= Directions =
Write out the material word for word, from its very first line down through the line that contains "genus: Corybas", with both of those lines included.
# Data shown start
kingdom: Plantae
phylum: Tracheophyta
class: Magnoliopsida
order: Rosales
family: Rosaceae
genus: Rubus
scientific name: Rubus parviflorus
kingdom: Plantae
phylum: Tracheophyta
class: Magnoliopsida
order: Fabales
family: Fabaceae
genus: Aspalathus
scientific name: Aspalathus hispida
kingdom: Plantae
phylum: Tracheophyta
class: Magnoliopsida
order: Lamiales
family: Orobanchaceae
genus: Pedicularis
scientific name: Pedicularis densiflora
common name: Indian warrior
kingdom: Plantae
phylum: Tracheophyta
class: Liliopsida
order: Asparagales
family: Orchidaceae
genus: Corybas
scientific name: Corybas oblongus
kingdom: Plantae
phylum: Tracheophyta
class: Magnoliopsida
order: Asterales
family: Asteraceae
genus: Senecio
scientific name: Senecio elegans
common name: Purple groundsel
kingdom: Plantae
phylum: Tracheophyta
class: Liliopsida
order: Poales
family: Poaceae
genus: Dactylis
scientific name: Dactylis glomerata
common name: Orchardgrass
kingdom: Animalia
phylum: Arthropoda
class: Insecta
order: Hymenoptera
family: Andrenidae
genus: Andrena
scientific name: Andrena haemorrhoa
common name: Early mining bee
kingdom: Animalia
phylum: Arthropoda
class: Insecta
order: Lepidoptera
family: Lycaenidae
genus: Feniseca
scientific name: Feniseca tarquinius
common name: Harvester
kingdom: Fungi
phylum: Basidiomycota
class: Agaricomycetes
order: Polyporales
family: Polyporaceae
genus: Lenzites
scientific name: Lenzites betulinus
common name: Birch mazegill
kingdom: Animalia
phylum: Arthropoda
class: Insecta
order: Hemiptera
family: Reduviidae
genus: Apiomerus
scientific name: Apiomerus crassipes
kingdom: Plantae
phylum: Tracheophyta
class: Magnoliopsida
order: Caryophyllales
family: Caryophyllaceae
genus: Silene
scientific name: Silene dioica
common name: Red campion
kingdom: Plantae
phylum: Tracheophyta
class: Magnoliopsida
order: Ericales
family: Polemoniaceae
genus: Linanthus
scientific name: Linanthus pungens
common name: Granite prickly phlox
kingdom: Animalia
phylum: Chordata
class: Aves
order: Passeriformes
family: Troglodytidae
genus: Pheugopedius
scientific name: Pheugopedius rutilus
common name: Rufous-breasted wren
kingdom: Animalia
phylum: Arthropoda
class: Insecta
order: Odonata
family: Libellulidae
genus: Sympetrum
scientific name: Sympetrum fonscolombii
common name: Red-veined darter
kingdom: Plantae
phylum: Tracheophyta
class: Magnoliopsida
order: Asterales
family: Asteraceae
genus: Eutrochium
# Data shown end
= Response to the task =
kingdom: Plantae
phylum: Tracheophyta
class: Magnoliopsida
order: Rosales
family: Rosaceae
genus: Rubus
scientific name: Rubus parviflorus
kingdom: Plantae
phylum: Tracheophyta
class: Magnoliopsida
order: Fabales
family: Fabaceae
genus: Aspalathus
scientific name: Aspalathus hispida
kingdom: Plantae
phylum: Tracheophyta
class: Magnoliopsida
order: Lamiales
family: Orobanchaceae
genus: Pedicularis
scientific name: Pedicularis densiflora
common name: Indian warrior
kingdom: Plantae
phylum: Tracheophyta
class: Liliopsida
order: Asparagales
family: Orchidaceae
genus: Corybas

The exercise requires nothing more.